Unlike the additive model, when using multi-allelic tests and the dominant (or recessive) model, the degrees-of-freedom will generally be equal to the number of alleles when all alleles have sufficient informative families:
>> model d
current genetic model is dominant
>> fbat apoe
trait affection; model dominant; test multi-allelic; minsize 10; p 1.000000
Marker Allele# DF CHISQ P
apoe 3 3 23.555276 0.000031
Total number of test(s): 1
The
genotype model compares observed to expected numbers of genotypes for each
possible combination. Continuing
with test.ped,
>> model g
current genetic model is genotype
>> mode b
current test mode is bi-allelic
>> fbat
trait affection; model genotype; test bi-allelic; minsize 10; p 1.000000
Marker Allele afreq fam# S E(S) Var(S) Z P
a2m 1/1 0.658 41 33.000 44.350 10.744 -3.463 0.000535
a2m 1/2 0.342 44 46.000 37.433 11.590 2.517 0.011852
a2m 2/2 0.000 9 *****
apoe 2/2 0.006 1 *****
apoe 2/3 0.036 9 *****
apoe 3/3 0.201 46 32.000 39.833 13.557 -2.127 0.033384
apoe 2/4 0.034 4 *****
apoe 3/4 0.656 64 64.000 61.828 18.673 0.503 0.615230
apoe 4/4 0.067 39 48.000 36.254 11.320 3.491 0.000481
Total number of test(s): 5
In
this data set only three genotypes
of apoe have more than 10 informative families.

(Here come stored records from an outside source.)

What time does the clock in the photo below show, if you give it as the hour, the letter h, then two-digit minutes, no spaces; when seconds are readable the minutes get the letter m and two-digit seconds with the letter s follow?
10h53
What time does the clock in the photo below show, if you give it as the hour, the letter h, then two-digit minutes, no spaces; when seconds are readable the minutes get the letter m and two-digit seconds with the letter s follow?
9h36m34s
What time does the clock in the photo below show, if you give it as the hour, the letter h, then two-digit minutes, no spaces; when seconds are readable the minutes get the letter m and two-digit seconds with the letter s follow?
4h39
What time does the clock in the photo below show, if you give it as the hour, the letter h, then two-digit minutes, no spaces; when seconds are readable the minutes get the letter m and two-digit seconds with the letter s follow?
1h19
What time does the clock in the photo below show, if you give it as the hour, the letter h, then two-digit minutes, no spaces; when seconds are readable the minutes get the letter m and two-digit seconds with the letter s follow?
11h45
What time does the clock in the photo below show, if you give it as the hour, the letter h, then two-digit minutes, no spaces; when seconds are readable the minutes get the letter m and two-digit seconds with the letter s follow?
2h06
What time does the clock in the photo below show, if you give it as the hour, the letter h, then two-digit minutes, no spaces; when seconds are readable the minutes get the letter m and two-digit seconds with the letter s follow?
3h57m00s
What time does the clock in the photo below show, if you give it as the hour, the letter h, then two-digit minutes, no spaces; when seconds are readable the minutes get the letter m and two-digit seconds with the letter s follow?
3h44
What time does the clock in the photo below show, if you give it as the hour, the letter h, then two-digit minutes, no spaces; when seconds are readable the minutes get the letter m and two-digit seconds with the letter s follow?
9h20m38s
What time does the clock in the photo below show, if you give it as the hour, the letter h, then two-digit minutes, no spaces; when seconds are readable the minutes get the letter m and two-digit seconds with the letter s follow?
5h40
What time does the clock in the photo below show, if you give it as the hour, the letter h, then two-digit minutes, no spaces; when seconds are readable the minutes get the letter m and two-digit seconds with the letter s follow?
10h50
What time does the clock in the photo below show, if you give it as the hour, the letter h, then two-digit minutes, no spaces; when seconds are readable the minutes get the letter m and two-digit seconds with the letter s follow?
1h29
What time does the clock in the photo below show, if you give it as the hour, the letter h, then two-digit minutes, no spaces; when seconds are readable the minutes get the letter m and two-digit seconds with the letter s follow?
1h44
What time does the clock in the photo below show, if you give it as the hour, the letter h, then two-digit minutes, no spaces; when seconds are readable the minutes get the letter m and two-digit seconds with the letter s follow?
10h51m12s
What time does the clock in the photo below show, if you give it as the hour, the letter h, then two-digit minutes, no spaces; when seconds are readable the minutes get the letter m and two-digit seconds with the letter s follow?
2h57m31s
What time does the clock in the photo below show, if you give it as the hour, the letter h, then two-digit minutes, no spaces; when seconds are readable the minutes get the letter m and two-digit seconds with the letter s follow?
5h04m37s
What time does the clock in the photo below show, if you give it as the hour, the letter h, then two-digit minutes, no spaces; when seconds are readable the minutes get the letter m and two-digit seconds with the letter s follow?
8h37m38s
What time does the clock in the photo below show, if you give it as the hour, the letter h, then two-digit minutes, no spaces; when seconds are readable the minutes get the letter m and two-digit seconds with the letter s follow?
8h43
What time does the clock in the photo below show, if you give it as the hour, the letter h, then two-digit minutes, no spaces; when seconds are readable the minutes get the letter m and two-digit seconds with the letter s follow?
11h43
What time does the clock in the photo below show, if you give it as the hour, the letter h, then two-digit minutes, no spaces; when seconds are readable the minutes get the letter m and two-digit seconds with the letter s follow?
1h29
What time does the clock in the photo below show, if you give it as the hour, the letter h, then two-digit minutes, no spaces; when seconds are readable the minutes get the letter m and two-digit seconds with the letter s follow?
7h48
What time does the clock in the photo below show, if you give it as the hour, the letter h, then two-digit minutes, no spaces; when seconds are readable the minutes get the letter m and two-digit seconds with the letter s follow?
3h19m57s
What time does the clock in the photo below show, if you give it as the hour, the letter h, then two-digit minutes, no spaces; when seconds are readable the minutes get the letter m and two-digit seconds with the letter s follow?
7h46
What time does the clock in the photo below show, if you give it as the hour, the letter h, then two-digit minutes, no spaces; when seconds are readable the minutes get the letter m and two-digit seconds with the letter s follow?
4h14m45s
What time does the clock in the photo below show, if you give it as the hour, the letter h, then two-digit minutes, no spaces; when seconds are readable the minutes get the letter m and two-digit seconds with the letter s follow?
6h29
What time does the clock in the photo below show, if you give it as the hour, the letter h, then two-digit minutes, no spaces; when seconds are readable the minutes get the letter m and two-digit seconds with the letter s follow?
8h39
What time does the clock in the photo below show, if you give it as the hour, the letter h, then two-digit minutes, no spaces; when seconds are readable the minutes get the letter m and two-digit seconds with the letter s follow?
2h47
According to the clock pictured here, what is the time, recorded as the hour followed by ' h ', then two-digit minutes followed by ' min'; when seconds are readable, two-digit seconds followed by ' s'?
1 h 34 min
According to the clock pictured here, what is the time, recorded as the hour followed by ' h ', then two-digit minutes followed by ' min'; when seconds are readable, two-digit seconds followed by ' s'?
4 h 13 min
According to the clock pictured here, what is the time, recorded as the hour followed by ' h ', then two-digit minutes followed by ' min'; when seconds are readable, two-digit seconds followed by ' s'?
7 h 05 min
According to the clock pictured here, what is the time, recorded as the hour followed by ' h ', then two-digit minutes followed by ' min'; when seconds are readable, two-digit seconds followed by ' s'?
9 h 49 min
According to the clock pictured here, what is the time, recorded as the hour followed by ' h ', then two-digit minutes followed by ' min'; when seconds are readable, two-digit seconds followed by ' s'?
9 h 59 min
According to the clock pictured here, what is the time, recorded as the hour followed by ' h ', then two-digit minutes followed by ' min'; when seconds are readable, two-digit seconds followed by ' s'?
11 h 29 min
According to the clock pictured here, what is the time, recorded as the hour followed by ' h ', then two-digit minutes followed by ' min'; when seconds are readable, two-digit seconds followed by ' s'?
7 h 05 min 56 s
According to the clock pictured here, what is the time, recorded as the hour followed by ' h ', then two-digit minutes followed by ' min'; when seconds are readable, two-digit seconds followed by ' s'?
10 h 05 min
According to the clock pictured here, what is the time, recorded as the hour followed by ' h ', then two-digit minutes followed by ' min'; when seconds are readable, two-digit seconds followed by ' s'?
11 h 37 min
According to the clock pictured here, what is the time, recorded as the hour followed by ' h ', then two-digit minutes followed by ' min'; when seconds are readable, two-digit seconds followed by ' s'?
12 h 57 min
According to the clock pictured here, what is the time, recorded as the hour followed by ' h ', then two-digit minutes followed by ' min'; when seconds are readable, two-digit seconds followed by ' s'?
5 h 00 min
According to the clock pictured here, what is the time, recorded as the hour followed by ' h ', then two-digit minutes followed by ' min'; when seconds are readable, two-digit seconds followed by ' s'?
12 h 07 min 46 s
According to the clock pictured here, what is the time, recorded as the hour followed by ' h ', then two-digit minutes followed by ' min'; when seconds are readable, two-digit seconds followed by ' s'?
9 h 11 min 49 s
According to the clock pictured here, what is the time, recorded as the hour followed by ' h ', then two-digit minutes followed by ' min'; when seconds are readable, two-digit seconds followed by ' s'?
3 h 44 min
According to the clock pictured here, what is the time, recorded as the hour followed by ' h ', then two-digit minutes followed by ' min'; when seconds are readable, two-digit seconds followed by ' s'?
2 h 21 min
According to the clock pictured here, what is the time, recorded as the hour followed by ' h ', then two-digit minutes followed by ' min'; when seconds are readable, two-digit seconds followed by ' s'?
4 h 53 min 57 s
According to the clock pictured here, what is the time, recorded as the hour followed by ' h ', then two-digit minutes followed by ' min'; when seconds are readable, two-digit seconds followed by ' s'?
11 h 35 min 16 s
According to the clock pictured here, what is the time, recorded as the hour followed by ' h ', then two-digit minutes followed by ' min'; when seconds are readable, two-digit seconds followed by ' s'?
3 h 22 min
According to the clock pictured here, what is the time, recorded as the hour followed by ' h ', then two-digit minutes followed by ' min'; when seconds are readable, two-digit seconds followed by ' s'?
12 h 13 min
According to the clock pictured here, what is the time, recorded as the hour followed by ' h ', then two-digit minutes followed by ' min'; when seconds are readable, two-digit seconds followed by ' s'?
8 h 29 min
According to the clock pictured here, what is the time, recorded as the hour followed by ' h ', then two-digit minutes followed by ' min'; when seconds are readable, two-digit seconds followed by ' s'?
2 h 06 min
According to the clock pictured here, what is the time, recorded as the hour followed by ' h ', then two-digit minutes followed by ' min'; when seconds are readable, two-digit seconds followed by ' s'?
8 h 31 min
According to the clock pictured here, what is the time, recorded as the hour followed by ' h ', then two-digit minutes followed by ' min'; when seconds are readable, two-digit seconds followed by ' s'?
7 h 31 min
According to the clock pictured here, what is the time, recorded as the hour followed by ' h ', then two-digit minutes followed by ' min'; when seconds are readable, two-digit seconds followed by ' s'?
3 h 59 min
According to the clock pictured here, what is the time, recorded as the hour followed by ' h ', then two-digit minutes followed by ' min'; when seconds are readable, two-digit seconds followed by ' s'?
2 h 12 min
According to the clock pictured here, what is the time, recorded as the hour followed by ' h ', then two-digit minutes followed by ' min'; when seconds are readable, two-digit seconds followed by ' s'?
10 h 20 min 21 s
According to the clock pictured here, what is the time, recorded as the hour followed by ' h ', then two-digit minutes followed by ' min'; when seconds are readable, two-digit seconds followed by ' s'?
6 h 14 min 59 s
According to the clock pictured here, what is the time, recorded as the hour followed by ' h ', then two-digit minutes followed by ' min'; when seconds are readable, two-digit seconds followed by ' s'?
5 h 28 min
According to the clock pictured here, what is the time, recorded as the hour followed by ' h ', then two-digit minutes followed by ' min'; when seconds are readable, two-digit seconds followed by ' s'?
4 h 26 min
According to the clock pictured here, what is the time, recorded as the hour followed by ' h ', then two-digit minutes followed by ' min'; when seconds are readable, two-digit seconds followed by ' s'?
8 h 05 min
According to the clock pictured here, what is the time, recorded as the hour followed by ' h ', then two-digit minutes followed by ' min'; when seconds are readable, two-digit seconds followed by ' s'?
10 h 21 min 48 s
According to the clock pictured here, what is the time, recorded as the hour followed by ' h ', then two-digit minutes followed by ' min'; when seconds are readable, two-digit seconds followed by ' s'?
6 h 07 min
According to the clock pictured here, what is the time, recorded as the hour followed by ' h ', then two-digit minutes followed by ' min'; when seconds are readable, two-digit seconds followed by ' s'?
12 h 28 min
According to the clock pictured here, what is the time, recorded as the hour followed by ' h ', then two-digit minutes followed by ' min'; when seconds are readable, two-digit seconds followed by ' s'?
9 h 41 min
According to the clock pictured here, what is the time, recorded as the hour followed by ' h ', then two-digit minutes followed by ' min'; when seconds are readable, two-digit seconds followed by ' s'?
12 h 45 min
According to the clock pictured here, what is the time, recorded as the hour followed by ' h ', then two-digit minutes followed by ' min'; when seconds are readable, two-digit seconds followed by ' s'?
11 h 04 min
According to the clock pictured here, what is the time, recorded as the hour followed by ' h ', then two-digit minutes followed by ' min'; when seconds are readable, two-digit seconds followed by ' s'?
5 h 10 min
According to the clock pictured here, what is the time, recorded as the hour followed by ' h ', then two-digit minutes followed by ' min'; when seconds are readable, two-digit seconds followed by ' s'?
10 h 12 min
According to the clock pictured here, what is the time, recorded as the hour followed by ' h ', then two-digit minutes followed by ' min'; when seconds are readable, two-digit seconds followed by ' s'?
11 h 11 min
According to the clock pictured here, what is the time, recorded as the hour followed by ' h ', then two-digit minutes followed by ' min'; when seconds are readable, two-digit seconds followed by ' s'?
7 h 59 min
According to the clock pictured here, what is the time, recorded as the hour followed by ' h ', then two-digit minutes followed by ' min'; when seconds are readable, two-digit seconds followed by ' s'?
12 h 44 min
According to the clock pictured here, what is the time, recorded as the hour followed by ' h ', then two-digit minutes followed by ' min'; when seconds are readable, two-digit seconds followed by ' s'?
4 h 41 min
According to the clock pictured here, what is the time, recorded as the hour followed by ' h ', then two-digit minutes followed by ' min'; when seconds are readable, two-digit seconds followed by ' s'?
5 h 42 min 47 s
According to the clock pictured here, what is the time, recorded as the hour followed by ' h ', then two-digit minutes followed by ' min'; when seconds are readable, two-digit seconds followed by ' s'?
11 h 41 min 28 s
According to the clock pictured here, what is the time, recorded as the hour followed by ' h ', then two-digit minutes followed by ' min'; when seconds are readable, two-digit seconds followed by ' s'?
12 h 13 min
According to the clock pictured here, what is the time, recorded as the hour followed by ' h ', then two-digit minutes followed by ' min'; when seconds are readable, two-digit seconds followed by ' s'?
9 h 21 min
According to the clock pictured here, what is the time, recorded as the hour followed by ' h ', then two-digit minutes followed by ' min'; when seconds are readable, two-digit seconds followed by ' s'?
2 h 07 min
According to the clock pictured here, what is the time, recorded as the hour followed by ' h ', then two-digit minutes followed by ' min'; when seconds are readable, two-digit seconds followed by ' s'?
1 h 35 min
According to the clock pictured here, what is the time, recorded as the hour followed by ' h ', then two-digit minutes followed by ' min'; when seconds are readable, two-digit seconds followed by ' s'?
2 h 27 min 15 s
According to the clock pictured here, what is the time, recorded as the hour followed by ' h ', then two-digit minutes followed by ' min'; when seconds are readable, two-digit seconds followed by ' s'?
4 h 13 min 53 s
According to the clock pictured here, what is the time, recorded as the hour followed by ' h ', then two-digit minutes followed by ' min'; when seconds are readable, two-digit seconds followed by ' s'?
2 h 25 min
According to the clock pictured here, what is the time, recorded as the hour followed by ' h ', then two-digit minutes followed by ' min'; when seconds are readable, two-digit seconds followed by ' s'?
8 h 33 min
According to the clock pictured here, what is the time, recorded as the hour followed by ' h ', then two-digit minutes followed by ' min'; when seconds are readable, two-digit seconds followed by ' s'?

With the multiallelic mode, all offspring with any other genotype are
excluded from the chi-square test:
>> mode m
current test mode is multi-allelic
>> fbat
trait affection; model genotype; test multi-allelic; minsize 10; p 1.000000
Marker Allele DF CHISQ P
a2m 2 2 13.485486 0.001179
apoe 3 3 25.258375 0.000014
Total number of test(s): 2
LOADING
A PHENOTYPE FILE To
use a quantitative trait, we use another data set that has measured scores on
two quantitative tests and genotype data on 5 markers. First we must load in the pedigree file, and then the
phenotype file. The first few lines
of each file are:
Pedigree
file (adh.ped):
DAT DRD4 DRD2 DBH NAR
2000 200003 0 0 1 1 0 0 4 4 77 77 256 260 115 115
2000 200002 0 0 2 1 480 440 2 4 77 79 256 276 113 113
2000 200006 200003 200002 2 1 0 0 4 4 77 77
256 260 113 115
2000 200007 200003 200002 2 1 440 440 4 4 77 77 256 276 113 115
2000 200004 200003 200002 2 1 440 440 4 4 77 77 260 276 113 115
2001 200103 0 0 1 2 480 480 4 4 79 79 258 258 113 113
2001 200102 0 0 2 1 480 440 4 5 77 79 260 274 113 113
2001 200104 200103 200102 2 2 480 480 4 5 77 79 258 260 113 113
2001 200101 200103 200102 2 2 480 480 4 5 79 79 258 260 113 113
Phenotype
file (adh.phe):
v1 v2 centerv1 centerv2
2000 200002 8 9 -4.8 -10.9
2000 200006 8 11 -4.8 -8.9
2000 200003 8 17 -4.8 -2.9
2000 200007 8 9 -4.8 -10.9
2000 200004 8 9 -4.8 -10.9
2001 200103 13 21 .2 1.1
2001 200102 8 9 -4.8 -10.9
2001 200104 10 19 -2.8 -.9
2001 200101 13 13 .2 -6.9
The
trait file has two variables, v1 and v2; the last two columns of this file
contain mean centered versions of these variables.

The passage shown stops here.